• **Exercise aim**:
Match the string "type" against each line below, and copy every line that matches.

/---

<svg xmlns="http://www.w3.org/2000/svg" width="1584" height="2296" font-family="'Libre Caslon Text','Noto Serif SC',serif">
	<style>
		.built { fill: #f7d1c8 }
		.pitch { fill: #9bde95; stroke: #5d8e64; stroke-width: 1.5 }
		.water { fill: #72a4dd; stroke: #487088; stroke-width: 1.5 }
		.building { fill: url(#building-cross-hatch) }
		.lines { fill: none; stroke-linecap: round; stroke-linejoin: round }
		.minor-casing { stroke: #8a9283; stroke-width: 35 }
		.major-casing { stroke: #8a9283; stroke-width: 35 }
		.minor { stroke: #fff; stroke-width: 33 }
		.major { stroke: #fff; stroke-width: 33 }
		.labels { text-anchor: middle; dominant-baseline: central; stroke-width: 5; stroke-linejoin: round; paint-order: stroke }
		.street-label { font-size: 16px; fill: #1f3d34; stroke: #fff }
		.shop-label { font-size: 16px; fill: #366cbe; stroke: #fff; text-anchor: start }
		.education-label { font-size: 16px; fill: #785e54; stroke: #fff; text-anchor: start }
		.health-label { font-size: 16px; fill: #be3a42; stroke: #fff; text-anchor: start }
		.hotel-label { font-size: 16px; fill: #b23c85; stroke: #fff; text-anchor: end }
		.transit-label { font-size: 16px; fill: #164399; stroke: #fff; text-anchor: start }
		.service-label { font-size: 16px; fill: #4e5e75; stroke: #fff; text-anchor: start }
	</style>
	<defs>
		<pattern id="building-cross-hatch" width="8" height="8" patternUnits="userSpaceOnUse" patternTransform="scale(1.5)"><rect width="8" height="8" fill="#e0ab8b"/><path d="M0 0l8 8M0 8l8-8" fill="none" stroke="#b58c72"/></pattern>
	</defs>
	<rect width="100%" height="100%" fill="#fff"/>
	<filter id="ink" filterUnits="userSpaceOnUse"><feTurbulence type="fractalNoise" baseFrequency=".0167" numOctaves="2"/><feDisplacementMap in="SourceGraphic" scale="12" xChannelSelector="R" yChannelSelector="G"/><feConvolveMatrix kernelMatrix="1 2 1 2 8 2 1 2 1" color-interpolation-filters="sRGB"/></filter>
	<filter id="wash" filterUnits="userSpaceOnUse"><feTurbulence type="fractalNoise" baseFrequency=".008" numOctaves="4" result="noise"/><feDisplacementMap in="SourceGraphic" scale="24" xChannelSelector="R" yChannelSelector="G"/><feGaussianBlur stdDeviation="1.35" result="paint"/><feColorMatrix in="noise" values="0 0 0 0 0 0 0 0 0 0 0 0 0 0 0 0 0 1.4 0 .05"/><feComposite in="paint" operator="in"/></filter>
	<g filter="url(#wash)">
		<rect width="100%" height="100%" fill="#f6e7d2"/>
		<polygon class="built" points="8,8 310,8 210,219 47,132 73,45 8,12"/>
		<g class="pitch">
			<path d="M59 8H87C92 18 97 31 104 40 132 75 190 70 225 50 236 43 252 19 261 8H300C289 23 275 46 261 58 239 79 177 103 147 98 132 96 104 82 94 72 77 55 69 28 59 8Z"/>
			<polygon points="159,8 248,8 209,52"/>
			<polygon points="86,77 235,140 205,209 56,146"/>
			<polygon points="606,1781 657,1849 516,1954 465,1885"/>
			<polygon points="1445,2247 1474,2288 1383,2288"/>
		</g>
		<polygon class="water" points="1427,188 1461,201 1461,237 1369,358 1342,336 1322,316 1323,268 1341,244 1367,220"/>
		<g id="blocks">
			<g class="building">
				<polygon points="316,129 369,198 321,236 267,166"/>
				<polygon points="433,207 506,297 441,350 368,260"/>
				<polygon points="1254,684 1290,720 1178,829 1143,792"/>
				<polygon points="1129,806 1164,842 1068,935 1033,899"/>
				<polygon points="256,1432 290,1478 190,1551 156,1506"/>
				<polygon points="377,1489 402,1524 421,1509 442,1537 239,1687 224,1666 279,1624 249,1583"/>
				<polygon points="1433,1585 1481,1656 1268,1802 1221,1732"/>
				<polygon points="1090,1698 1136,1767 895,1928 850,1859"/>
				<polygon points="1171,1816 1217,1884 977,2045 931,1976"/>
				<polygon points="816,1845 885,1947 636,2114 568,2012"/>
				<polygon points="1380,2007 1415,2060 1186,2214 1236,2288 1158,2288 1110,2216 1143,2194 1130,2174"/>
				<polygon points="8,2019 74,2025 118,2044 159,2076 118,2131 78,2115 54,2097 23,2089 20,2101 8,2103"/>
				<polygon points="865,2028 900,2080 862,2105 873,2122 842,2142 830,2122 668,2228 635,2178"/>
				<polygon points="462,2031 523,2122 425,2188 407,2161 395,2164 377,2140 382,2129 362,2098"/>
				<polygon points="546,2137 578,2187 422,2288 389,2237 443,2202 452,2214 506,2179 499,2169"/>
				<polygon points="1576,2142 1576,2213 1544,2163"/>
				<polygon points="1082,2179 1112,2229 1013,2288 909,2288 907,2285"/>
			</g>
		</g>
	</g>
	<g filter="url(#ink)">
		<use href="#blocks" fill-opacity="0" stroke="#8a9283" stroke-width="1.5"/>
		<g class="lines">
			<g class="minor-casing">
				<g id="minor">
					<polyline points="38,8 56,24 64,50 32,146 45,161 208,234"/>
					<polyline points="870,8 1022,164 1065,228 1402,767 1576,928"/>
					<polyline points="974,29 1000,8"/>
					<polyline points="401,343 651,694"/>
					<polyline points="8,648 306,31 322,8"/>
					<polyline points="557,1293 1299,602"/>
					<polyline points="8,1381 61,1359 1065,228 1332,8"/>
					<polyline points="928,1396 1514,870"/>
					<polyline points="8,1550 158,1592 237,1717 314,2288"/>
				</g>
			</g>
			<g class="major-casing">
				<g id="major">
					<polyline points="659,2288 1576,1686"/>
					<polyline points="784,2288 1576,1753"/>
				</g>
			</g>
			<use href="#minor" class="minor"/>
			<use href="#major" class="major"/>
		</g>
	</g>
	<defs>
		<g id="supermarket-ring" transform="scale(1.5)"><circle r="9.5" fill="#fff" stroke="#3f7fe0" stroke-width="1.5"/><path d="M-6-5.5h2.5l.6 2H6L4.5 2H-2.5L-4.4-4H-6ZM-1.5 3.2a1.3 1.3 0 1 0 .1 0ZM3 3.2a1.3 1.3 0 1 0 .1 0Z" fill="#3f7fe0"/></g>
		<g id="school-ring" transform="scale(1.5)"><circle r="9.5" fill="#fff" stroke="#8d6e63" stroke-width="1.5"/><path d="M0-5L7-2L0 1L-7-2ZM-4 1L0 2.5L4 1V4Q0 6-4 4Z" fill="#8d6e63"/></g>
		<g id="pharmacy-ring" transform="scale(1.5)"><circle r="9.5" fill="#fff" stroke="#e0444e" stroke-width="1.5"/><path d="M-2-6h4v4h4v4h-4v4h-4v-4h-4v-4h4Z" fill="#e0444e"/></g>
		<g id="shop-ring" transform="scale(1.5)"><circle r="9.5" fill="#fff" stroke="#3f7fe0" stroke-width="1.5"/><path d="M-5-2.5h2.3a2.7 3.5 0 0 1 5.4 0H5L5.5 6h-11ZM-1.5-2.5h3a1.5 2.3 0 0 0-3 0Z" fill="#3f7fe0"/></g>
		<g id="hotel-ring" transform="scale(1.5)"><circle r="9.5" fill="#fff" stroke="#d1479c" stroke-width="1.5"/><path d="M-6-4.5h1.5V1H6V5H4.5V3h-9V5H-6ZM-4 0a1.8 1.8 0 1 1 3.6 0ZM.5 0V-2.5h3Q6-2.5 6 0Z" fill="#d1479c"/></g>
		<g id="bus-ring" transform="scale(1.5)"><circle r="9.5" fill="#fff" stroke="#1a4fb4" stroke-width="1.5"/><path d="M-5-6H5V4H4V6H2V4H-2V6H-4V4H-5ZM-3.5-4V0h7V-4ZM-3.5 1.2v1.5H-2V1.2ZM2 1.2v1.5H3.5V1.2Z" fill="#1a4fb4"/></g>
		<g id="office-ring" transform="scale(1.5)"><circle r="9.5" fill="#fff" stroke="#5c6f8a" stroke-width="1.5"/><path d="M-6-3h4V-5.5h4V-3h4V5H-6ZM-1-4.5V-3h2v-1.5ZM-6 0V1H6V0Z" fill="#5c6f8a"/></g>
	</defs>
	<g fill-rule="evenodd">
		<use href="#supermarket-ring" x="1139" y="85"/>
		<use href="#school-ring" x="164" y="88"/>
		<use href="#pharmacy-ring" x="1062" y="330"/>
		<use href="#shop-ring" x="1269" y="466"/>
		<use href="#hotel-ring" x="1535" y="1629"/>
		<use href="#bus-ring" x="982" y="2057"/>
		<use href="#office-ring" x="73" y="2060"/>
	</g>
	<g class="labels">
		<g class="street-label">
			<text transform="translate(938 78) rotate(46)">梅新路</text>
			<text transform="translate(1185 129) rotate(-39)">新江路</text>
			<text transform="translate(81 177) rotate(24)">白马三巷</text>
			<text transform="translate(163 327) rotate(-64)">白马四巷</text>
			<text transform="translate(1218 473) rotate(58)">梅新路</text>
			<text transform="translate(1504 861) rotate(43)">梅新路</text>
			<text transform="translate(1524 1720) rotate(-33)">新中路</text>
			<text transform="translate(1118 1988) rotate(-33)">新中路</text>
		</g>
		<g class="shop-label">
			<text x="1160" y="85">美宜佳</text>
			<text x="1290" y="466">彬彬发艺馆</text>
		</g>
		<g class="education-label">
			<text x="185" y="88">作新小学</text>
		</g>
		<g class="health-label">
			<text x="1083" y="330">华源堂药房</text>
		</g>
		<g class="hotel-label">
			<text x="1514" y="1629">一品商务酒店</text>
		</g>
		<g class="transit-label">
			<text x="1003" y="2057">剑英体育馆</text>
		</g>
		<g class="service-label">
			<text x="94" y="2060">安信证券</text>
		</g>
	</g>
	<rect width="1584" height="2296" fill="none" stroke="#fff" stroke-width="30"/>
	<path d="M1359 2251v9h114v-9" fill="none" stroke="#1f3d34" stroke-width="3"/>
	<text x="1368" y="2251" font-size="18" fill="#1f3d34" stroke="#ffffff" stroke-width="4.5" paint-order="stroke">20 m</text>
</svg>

\---

• **Reply**:
	<filter id="ink" filterUnits="userSpaceOnUse"><feTurbulence type="fractalNoise" baseFrequency=".0167" numOctaves="2"/><feDisplacementMap in="SourceGraphic" scale="12" xChannelSelector="R" yChannelSelector="G"/><feConvolveMatrix kernelMatrix="1 2 1 2 8 2 1 2 1" color-interpolation-filters="sRGB"/></filter>
	<filter id="wash" filterUnits="userSpaceOnUse"><feTurbulence type="fractalNoise" baseFrequency=".008" numOctaves="4" result="noise"/><feDisplacementMap in="SourceGraphic" scale="24" xChannelSelector="R" yChannelSelector="G"/><feGaussianBlur stdDeviation="1.35" result="paint"/><feColorMatrix in="noise" values="0 0 0 0 0 0 0 0 0 0 0 0 0 0 0 0 0 1.4 0 .05"/><feComposite in="paint" operator="in"/></filter>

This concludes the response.